そして月日は流れ、サクラとハイメが誕生して3年が経った。

今日はルーメンティーが国王の位から退位し、ヴァルテリが国王になる日である。

本来は子どもが生まれたらすぐ、つまりもう少し早い段階で国王に即位するのが常であった。

しかし、ヴァルテリは子どもとの時間を大切にする、アイリーンとともに子育てをすることを強く望んでいたため、子どもたちが3歳になったら即位すると事前に決めていた。

この考えにはアイリーンも一切異存はなかった。

そして、今日。
アイリーンとヴァルテリが正式に夫婦になった場所でふたりは国王と王妃になる。

アイリーンには段がいくつもついた豪華な白を基調としたドレスが作成され、ヴァルテリには王家の正装である白い軍服が新たに作成された。
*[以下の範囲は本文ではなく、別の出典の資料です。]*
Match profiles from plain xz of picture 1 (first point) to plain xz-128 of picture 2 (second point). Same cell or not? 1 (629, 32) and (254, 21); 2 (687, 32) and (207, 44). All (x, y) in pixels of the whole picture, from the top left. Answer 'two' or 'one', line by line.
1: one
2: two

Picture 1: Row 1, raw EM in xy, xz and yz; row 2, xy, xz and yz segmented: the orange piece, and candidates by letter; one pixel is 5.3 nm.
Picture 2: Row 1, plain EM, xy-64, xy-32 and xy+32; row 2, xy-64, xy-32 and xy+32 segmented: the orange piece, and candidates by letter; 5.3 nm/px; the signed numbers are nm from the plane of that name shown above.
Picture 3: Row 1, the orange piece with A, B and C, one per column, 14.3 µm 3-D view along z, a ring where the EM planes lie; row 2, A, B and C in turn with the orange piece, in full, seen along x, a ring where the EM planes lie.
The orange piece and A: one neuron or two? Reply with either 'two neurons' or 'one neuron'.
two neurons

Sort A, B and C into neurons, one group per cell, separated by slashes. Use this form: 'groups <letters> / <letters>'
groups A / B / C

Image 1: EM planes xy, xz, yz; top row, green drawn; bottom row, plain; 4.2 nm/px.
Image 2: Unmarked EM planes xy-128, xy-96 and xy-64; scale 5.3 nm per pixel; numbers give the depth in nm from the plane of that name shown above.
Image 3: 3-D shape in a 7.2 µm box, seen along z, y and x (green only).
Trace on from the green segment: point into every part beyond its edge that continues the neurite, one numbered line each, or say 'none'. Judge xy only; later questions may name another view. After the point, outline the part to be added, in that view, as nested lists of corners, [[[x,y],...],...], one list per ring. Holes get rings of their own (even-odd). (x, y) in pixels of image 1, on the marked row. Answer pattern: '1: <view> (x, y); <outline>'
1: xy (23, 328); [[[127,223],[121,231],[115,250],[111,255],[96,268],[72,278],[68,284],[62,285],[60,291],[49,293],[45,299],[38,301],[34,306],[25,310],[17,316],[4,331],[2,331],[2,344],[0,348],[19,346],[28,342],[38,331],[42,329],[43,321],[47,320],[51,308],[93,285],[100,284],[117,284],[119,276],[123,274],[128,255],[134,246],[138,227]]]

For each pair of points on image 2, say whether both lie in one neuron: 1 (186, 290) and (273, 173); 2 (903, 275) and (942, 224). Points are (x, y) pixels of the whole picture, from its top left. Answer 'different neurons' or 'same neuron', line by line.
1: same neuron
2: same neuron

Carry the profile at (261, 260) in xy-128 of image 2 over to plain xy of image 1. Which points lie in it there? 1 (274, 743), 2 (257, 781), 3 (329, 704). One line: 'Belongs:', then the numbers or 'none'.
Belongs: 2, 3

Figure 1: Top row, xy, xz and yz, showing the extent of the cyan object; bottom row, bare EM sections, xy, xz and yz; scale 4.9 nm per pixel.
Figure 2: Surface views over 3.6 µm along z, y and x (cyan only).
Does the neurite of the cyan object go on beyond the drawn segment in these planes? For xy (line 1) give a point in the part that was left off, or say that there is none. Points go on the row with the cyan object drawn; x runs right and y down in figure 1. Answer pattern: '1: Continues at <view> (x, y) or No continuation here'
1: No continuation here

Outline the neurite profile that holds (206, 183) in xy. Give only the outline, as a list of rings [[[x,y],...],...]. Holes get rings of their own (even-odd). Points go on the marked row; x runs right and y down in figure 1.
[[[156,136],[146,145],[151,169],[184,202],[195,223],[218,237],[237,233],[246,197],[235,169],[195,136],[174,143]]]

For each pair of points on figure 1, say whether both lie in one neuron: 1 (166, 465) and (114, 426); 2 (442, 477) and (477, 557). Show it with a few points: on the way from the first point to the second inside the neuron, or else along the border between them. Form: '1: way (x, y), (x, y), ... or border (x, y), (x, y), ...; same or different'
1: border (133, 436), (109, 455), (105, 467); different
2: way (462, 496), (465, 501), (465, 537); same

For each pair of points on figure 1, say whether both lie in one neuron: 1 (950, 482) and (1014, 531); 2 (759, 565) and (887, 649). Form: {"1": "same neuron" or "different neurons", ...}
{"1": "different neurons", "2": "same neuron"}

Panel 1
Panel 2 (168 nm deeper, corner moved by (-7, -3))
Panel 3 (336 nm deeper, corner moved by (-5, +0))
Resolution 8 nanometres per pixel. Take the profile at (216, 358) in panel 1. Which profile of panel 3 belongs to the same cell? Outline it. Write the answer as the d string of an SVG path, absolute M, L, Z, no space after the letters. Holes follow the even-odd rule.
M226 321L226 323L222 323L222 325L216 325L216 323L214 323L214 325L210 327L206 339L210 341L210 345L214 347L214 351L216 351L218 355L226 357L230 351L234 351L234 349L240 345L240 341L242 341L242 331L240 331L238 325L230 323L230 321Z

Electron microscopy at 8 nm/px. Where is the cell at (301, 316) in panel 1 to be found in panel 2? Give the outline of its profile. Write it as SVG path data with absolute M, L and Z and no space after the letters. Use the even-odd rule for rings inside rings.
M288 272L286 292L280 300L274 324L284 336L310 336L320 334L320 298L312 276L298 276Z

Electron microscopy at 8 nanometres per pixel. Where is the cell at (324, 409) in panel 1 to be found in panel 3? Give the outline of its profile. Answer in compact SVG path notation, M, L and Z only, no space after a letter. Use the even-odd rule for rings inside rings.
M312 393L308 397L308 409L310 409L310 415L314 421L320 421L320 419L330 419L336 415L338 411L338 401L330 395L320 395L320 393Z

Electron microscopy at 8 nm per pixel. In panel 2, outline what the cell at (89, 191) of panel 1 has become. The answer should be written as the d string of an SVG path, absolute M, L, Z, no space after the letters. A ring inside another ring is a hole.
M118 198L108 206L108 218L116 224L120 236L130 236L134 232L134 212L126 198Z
サクラとハイメもアイリーンが作成を手伝った衣裳を着ており、時間になるのを今か今かと待ちわびていた。

「サクラ、今日からあなたが王太子になるのよ。
今日の様子、覚えていてくれると嬉しいな。」

王太子に任命されるのが少し緊張しているようで、サクラは元気がないように見えた。

「そうだ、サクラ。
サクラならできるよ。私ができたのだから。」

「お母様、お父様…
怖い…」

サクラとハイメが公の前に出るのは今回が2度目。

初めて公の場に姿をあらわしたのが1歳のころなので、その時の記憶はほとんどなかった。

「大丈夫よ。
私たちもいるし、おじいさまたちもいるわ。

それに、あなたのおじさまも最前列にいるから大丈夫でしょう?」

「アンドレアおじさまもいるの…?
本当だよね?」

「本当だよ。
アンドレアもいるわよ。」

「よかった…!
私、頑張るね。アンドレアおじさまが見てるなら!」

サクラはアンドレアに現在片思いをしていた。

アイリーンとヴァルテリからすると少し複雑なのだが、それでやる気を出してくれるのならばよかった。

「母上、抱っこして。」

そう言って抱っこをせがんだのは弟のハイメだった。

ハイメなりに自分だけが話の輪に入れていないことに気がついたらしかった。

アイリーンはハイメを抱きかかえるとハイメの頭をやさしくなで続けた。

ハイメも落ち着いたらしく、泣きそうだった顔には笑顔があふれていた。